Every New Year’s, millions of Americans make a resolution to exercise. In January, they buy gym memberships, new treadmills and bicycles. By February, those resolutions are often distant memories.
As a person who would rather read a book than exercise, I can totally relate. But as a cardiologist, I know the tremendous amount of benefit that exercise can have.
Regular exercise can lower blood pressure, cholesterol, blood sugars and weight. In addition, exercise lowers your risk of coronary artery disease, heart attacks, strokes and dying.
It’s really discouraging that most Americans do not get regular exercise. Also, many who are exercising aren’t doing it effectively to lower their cardiovascular risk.
What most people want to know is how much and how intensely they should exercise to gain maximum benefit.
Here is what we know so far: You should get about 2.5 hours of moderate exercise per week. Moderate exercise means that your breathing quickens, but you aren’t panting for breath. Also, you’re sweating.
Another way to assess this is by measuring your heart rate. You can buy heart rate monitors these days for a relatively cheap price. You want to aim for about 50 percent to 70 percent of maximal predicted heart rate, or MPHR.
Measuring your heart rate
Your maximal predicted heart rate is determined by your age. The formula is 220 minus your age. So if you are 50 years old, then your MPHR is 170.
To determine 50 to 70 percent of MPHR, you have to multiply by 0.5 (50 percent of heart rate) to 0.7 (70 percent of heart rate). So if you’re 50, your heart rate should be between 85 and 119 beats per minute for moderate activity.
Some people will find this too easy. If you do, you can raise your heart rate range between 70 and 85 percent of MPHR for more vigorous exercise. So if you’re 50 that would be around 119 to 144 beats per minute.
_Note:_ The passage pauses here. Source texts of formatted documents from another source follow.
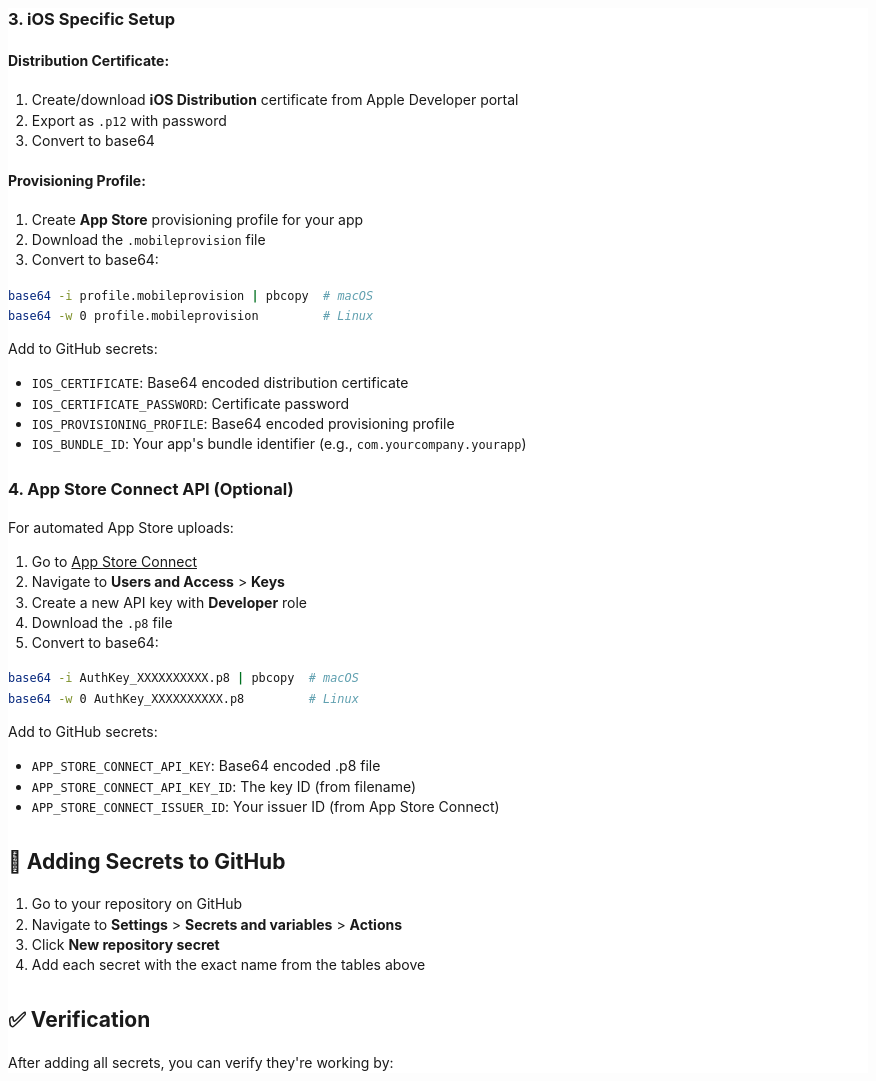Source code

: ### 3. iOS Specific Setup

#### Distribution Certificate:
1. Create/download **iOS Distribution** certificate from Apple Developer portal
2. Export as `.p12` with password
3. Convert to base64

#### Provisioning Profile:
1. Create **App Store** provisioning profile for your app
2. Download the `.mobileprovision` file
3. Convert to base64:

```bash
base64 -i profile.mobileprovision | pbcopy  # macOS
base64 -w 0 profile.mobileprovision         # Linux
```

Add to GitHub secrets:
- `IOS_CERTIFICATE`: Base64 encoded distribution certificate
- `IOS_CERTIFICATE_PASSWORD`: Certificate password
- `IOS_PROVISIONING_PROFILE`: Base64 encoded provisioning profile
- `IOS_BUNDLE_ID`: Your app's bundle identifier (e.g., `com.yourcompany.yourapp`)

### 4. App Store Connect API (Optional)

For automated App Store uploads:

1. Go to [App Store Connect](https://appstoreconnect.apple.com/)
2. Navigate to **Users and Access** > **Keys**
3. Create a new API key with **Developer** role
4. Download the `.p8` file
5. Convert to base64:

```bash
base64 -i AuthKey_XXXXXXXXXX.p8 | pbcopy  # macOS
base64 -w 0 AuthKey_XXXXXXXXXX.p8         # Linux
```

Add to GitHub secrets:
- `APP_STORE_CONNECT_API_KEY`: Base64 encoded .p8 file
- `APP_STORE_CONNECT_API_KEY_ID`: The key ID (from filename)
- `APP_STORE_CONNECT_ISSUER_ID`: Your issuer ID (from App Store Connect)

## 🔧 Adding Secrets to GitHub

1. Go to your repository on GitHub
2. Navigate to **Settings** > **Secrets and variables** > **Actions**
3. Click **New repository secret**
4. Add each secret with the exact name from the tables above

## ✅ Verification

After adding all secrets, you can verify they're working by:
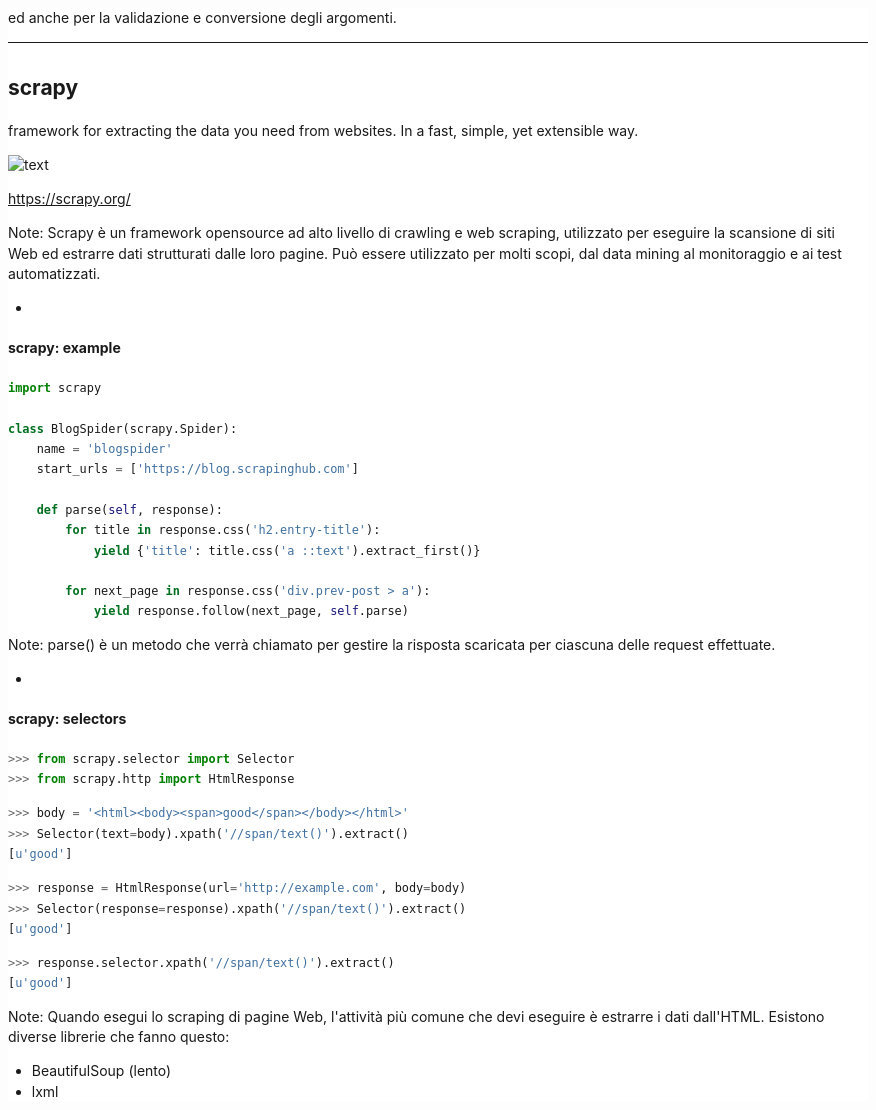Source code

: ed anche per la validazione e conversione degli argomenti.

---
## scrapy

framework for extracting the data you need from websites.
In a fast, simple, yet extensible way.

![text](md/image/scrapy.png)

https://scrapy.org/

Note:
Scrapy è un framework opensource ad alto livello di crawling e web
scraping, utilizzato per eseguire la scansione di siti Web ed estrarre
dati strutturati dalle loro pagine. Può essere utilizzato per molti
scopi, dal data mining al monitoraggio e ai test automatizzati. 

-
#### scrapy: example
```python
import scrapy

class BlogSpider(scrapy.Spider):
    name = 'blogspider'
    start_urls = ['https://blog.scrapinghub.com']

    def parse(self, response):
        for title in response.css('h2.entry-title'):
            yield {'title': title.css('a ::text').extract_first()}

        for next_page in response.css('div.prev-post > a'):
            yield response.follow(next_page, self.parse)
```

Note:
parse() è un metodo che verrà chiamato per gestire la risposta
scaricata per ciascuna delle request effettuate.

-
#### scrapy: selectors
```python
>>> from scrapy.selector import Selector
>>> from scrapy.http import HtmlResponse
```
```python
>>> body = '<html><body><span>good</span></body></html>'
>>> Selector(text=body).xpath('//span/text()').extract()
[u'good']
```
```python
>>> response = HtmlResponse(url='http://example.com', body=body)
>>> Selector(response=response).xpath('//span/text()').extract()
[u'good']
```
```python
>>> response.selector.xpath('//span/text()').extract()
[u'good']
```
Note:
Quando esegui lo scraping di pagine Web, l'attività più comune che
devi eseguire è estrarre i dati dall'HTML. Esistono diverse librerie
che fanno questo: 
 * BeautifulSoup (lento)
 * lxml

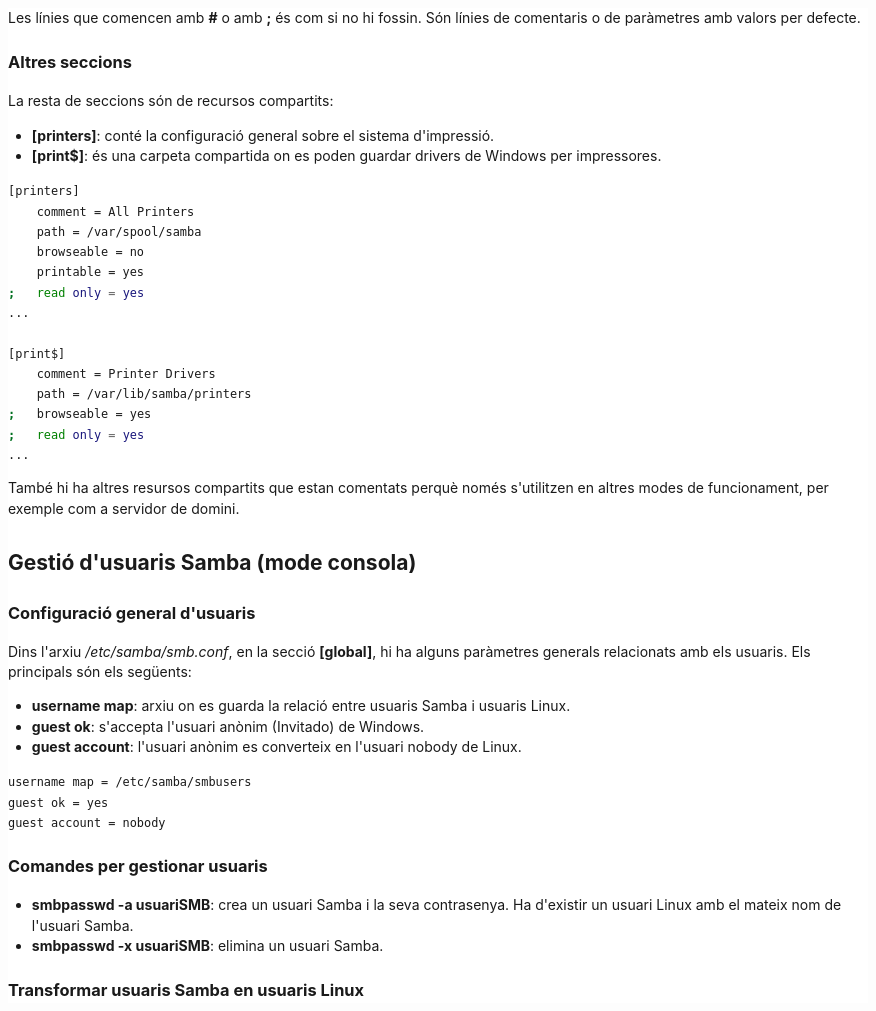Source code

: Les línies que comencen amb **#** o amb **;** és com si no hi fossin. Són línies de comentaris o de paràmetres amb valors per defecte.

### Altres seccions

La resta de seccions són de recursos compartits:

- **[printers]**: conté la configuració general sobre el sistema d'impressió.
- **[print$]**: és una carpeta compartida on es poden guardar drivers de Windows per impressores.

```bash
[printers]
    comment = All Printers
    path = /var/spool/samba
    browseable = no
    printable = yes
;   read only = yes
...

[print$]
    comment = Printer Drivers
    path = /var/lib/samba/printers
;   browseable = yes
;   read only = yes
...
```

També hi ha altres resursos compartits que estan comentats perquè només s'utilitzen en altres modes de funcionament, per exemple com a servidor de domini.

## Gestió d'usuaris Samba (mode consola)

### Configuració general d'usuaris

Dins l'arxiu */etc/samba/smb.conf*, en la secció **[global]**, hi ha alguns paràmetres generals relacionats amb els usuaris.
Els principals són els següents:

* **username map**: arxiu on es guarda la relació entre usuaris Samba i usuaris Linux.
* **guest ok**: s'accepta l'usuari anònim (Invitado) de Windows.
* **guest account**: l'usuari anònim es converteix en l'usuari nobody de Linux.

```bash
username map = /etc/samba/smbusers
guest ok = yes
guest account = nobody
```

### Comandes per gestionar usuaris

- **smbpasswd -a usuariSMB**: crea un usuari Samba i la seva contrasenya. Ha d'existir un usuari Linux amb el mateix nom de l'usuari Samba.
- **smbpasswd -x usuariSMB**: elimina un usuari Samba.

### Transformar usuaris Samba en usuaris Linux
If you’re doing vigorous exercise, you need to exercise 75 minutes a week. For those who haven’t been exercising at all, it’s important to start slow. Often people will push themselves, then get injured and quit exercising all together.
Find something you like to do
Also, it’s really important to find exercises you like to do. If you hate the treadmill, then please pick something else. The best exercise is the one you will continue to do without quitting.
Some people want to walk, others want to swim. It doesn’t matter as long as you do it and do it continuously at a moderate or vigorous pace.
Change up your exercise routine, too, so that you don’t get bored. As we get older it’s important to improve our strength and balance, in addition to doing aerobic exercise. Light weight training, yoga, tai chi and pilates are great ways to achieve these goals.
Make exercise a part of your life
It’s important that we make exercise a routine part of our lives. If it’s not routine, it will eventually fall away from your schedule, and exercise will be something you think about but don’t do.
Try to make exercise as easy and convenient as possible. You don’t have to go to a gym, buy a treadmill or spend a lot of money to exercise.
Also, try to exercise in spurts. If you can’t exercise 20 minutes at a time, try to exercise 10 minutes in the morning and 10 minutes at night. Try to exercise during lunch.
Cardiac rehab can help heart patients get active
If you have heart disease – if you’ve had a heart attack, bypass surgery or stents put in – a cardiac rehabilitation phase 2 program should be mandatory.
Cardiac rehab is covered by most insurance and available to patients who have had a cardiac event. Cardiac rehabilitation phase 2 is a 12-week program, in which you exercise three times a week for one hour with an exercise physiologist under physician supervision in a hospital setting.
Cardiac rehab not only teaches you how to exercise and improve your functional status, it will teach you how to eat, handle stress and quit smoking. It’s a comprehensive program.
A good cardiac rehab program will assess your functional status before the start of the program and design an individualized program. This is done so your functional status can be improved throughout the 12-week program.
Patients in Cleveland Clinic’s cardiac rehab program have an average of 25 percent improvement in their functional status after finishing the program. Moreover, they lower their blood pressure, improve blood sugar and have dramatic improvements in their sense of well-being.
The great tragedy is that in the United States, only 14 to 35 percent of qualified patients ever go to cardiac rehab phase 2. If you had a cardiac event, please ask your doctor if you qualify for a cardiac rehabilitation phase 2 program.
Finally, it’s important to know that it’s never too late to start exercising. If you’ve never exercised, talk to your doctor before you embark on an exercise program. But remember: It’s never too late to start reaping benefits of regular exercise.